1

I'm fiddling around with some scraping, and need to manipulate some of the data before writing it to my json file.

var Xray = require('x-ray');
var x = Xray();


x('http://myUrl.com', '#search_results div div a', [{
    title: '.responsive_search_name_combined .search_name .title',
    price: '.col.search_price.responsive_secondrow',
}])

.paginate('.search_pagination_right a.pagebtn:last-child@href')
    .limit(10)
    .write('data.json');

When saved, price looks like this: "price": "\r\n\t\t\t\t\t\t\t\t13,99€\t\t\t\t\t\t\t".

I guess its because theres a lot of spaces in div.col.search_price.responsive_secondrow.

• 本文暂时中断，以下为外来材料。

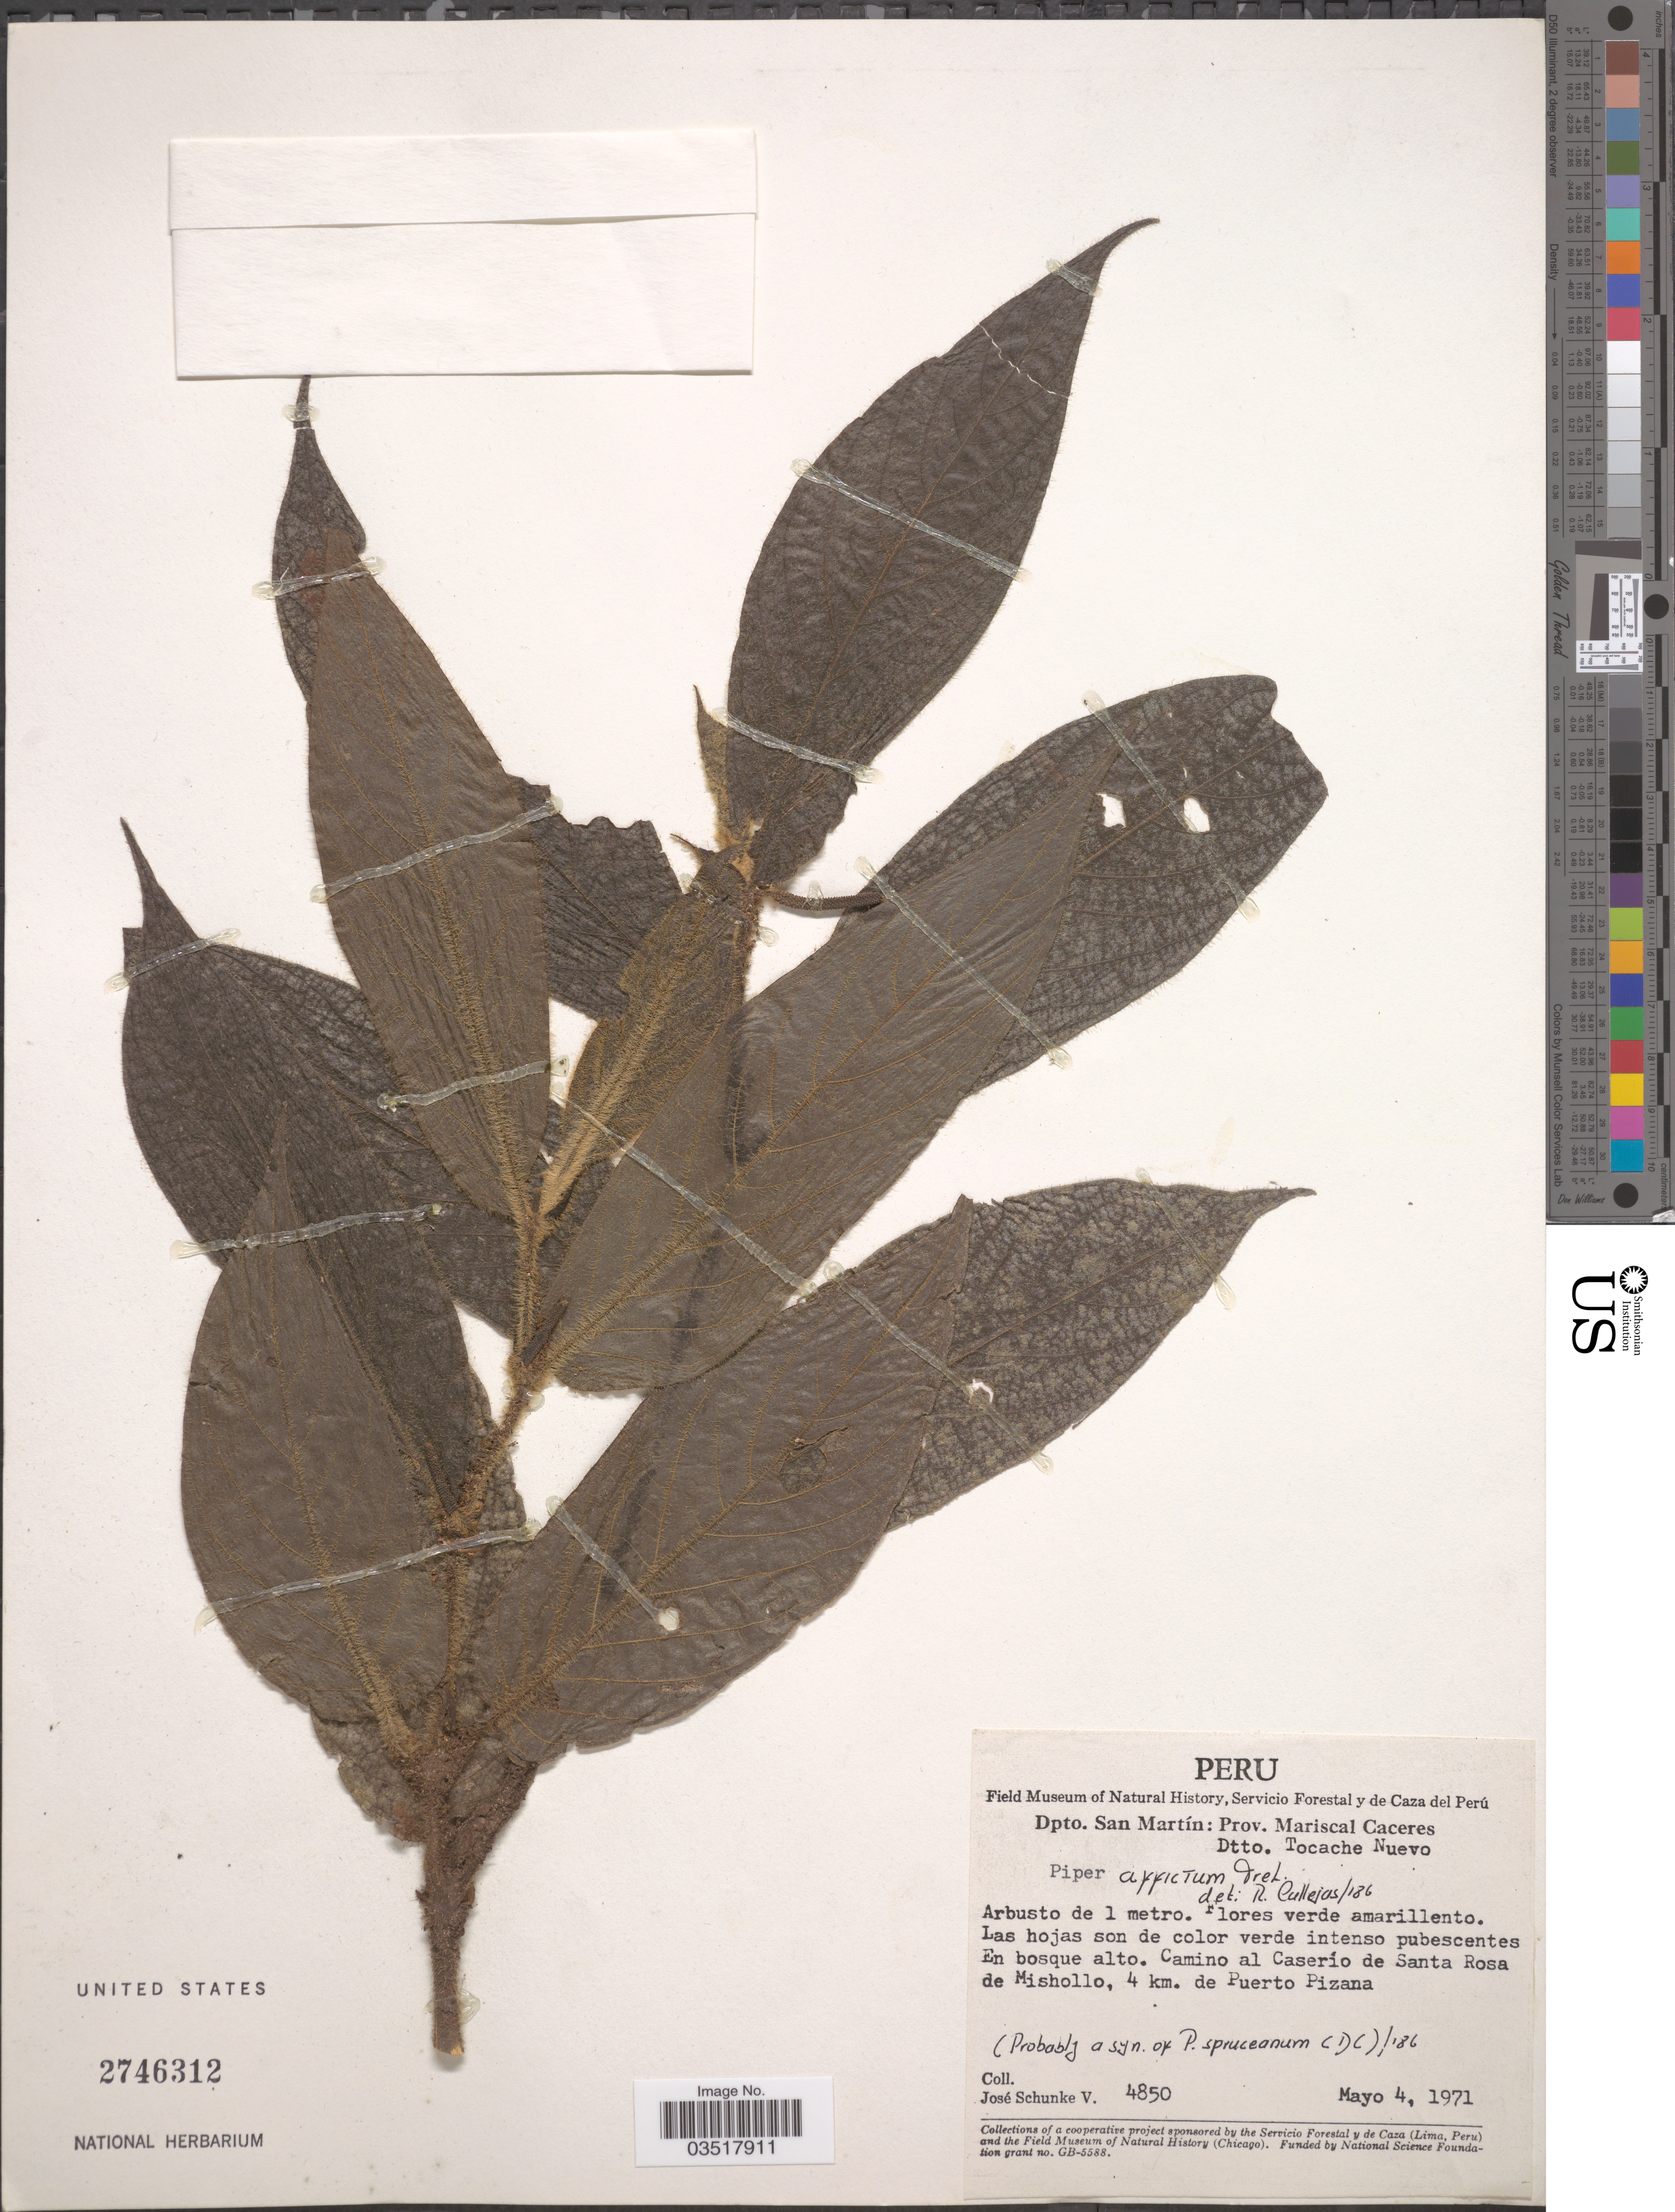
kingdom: Plantae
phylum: Tracheophyta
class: Magnoliopsida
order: Piperales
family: Piperaceae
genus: Piper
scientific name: Piper affictum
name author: Trel.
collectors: J. Schunke Vigo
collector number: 4850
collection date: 1971-05-04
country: Peru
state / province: San Martín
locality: Dpto. San Martín: Prov. Mariscal Caceres. Dtto. Tocache Nuevo. Camino al Caserío de Santa Rosa de Mishollo, 4 km. de Puerto Pizana.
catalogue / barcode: US 2746312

<div class="col search_price  responsive_secondrow">
								9,99€							</div>

So my question is: Would it be possible to manipulate the data before .write?

4

2 回答 2

3

是的,您可以简单地提供一个回调函数,该函数接受一个对象,该对象是您的抓取结果。在此功能中,您可以完全控制您想做的任何后处理。

所以你的代码最终会是这样的:

x('http://myUrl.com', '#search_results div div a', [{
        title: '.responsive_search_name_combined .search_name .title',
        price: '.col.search_price.responsive_secondrow',
    }])
(function(products){
     var cleanedProducts = [];
     products.forEach(function(product){
        var cleanedProduct = {};
        cleanedProduct.price = product.price.trim();
        //etc
        cleanedProducts.push(cleanedProduct)
     });

     //write out results.json 'manually'
     fs.writeFile('results.json', JSON.stringify(cleanedProducts));
})

于 2015-12-23T13:02:53.473 回答
0

您可以使用称为filter函数的 X-Ray 原生支持的方法并完全涵盖您描述的情况。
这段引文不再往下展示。